Review of Public Enemies


"Public Enemies" Makes Friends with Audiences

-- Rating: R (violence and language)
Length: 140 minutes
Release date: July 1, 2009
Directed by: Michael Mann
Genre: Crime, Drama, and Biography

Director Michael Mann ("Miami Vice") is known for being a visionary in the world of film. His "Public Enemies" was shot in digital high definition, and looks crisp and artistic. There are moments of abstract wonder that are quickly followed by intense realism. Mann's techniques and use of this film medium also lend a bright intensity to nighttime scenes that have not been seen in prior films.

The film captures a short period in the life of gangster John Dillinger, played by a low key Johnny Depp. The time span of the movie covers the events of a prison break and goes up to Dillinger's death in a hail of bullets outside a theater in Chicago. Like many films that depict Depression era outlaws, there is a sense of romanticism about the rogue characters. Among the frantic and violent outbursts that pepper the film, there is a human element in the lives of the men depicted. This newer take on the gangster genre seeks to give one a feeling that all of the characters have grey areas; they are similar in their actions and personalities instead of being vastly different from one another.

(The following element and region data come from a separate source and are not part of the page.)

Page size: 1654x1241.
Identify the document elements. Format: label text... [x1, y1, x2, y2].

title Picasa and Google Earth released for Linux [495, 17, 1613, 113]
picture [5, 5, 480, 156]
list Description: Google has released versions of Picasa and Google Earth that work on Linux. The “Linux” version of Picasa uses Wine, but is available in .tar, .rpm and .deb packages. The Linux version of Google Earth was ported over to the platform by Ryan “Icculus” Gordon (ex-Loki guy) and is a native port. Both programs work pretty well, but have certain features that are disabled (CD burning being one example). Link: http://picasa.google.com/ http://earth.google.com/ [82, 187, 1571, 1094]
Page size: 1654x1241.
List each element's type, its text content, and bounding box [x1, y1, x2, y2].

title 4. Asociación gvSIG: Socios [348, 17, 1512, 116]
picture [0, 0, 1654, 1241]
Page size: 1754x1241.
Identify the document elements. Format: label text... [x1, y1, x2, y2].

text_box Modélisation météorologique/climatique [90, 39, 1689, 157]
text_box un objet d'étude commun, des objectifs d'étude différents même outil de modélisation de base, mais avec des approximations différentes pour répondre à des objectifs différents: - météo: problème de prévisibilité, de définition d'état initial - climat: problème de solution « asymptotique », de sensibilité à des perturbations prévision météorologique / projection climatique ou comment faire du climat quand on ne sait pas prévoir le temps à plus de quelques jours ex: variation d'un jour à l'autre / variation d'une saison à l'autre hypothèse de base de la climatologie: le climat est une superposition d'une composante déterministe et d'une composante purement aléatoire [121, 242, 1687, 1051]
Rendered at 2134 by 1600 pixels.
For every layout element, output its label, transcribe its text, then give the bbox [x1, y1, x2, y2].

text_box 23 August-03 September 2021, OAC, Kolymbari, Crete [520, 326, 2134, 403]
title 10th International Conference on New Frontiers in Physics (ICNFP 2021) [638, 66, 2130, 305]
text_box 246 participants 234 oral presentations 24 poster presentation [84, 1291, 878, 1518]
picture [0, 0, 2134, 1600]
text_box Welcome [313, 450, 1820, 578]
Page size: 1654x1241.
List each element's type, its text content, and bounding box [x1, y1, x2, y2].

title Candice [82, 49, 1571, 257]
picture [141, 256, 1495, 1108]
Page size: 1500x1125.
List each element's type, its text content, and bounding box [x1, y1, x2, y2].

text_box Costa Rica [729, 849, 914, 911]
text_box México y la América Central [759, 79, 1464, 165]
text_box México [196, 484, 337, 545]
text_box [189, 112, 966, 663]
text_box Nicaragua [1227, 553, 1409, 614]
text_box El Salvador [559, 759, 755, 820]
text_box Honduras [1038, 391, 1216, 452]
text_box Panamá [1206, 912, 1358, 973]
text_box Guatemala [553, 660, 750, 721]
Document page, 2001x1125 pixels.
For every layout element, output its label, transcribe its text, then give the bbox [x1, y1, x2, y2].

The film opens with a meticulously executed prison break scene, complete with an intense view of the blue sky that mimics a vast and wondrous cathedral dome ceiling. Dillinger and Red (Jason Clarke) appear as small distant objects in contrast, as they make their way to a huge prison. Once inside, the shots are close up, until once again the camera backs away for a dramatic shot of Dillinger as he fires his machine gun, allowing his gang to make their getaway. Along the way, in a dramatic scene, they lose Pretty Boy Floyd (Channing Tatum). The characters of Dillinger's comrades are barely developed and for the most part in the film are merely tools in his crime syndicate. The film gives a sense that he is one man against the world. The narrative is slow burning, and it takes some time before the action heats up.

Even though it is a fictionalized account of a difficult time, the film has the seriousness required to give the audience a feeling of reality. The costumes are also outstanding. Johnny Depp looks downright handsome as the devilish Dillinger, complete with period suit and fedora. His performance creeps up on the audience as he transitions from periods of calm dialogue to bursts of violence, all depicted in a pictorial fashion. The setting is dark and moody, with very few moments of happiness. The scene in which Dillinger cracks a smile at a Clark Gable gangster film is one of the few times that Dillinger has such a reaction.

In addition to the main antagonist, Dillinger, the film's story also deals with his nemesis, FBI agent Melvin Purvis (Christian Bale). The FBI, just getting started in those days, is under the leadership of J. Edgar Hoover (Billy Crudup). Hoover is not amused by the antics of Dillinger, but feels that he is a problem for the individual states to deal with. However, the crime network is soon under federal jurisdiction, and the fledgling federal law enforcement agency pits barely trained agents against veteran, hardened criminals. Eventually, attrition gets the best of the criminals, and they are picked off one by one. The FBI gets smarter and pulls a proverbial noose around Dillinger's neck. Christian Bale comes off as a very tired and often frustrated G-man, and his story is separate from Dillinger's for the most part. He and Depp have one scene together, when Dillinger is captured and imprisoned. They play well off each other, without one upstaging the other.

The action reaches a high point during the second half of the film. One of the really intriguing things that audience begins to notice is how Dillinger crafts an image for the public-his face as public enemy number one is really nothing more than fiction-a way to increase his folk legend.

At times, between his gangster exploits, Dillinger is involved in a relationship with a coat check girl named Billie Frechette (Marion Cotillard). She is ignorant of his crimes at first, and provides a stable grounding force for a man who seems to be getting drunk on his own fame, even as the walls come falling down around him. The romance actually works quite well in this film, and both actors shine.
In summing up, "Public Enemies" is an artistic achievement in film, and very much one for Mann to be proud of. He met his goal to make a gangster flick unlike one that had ever been made.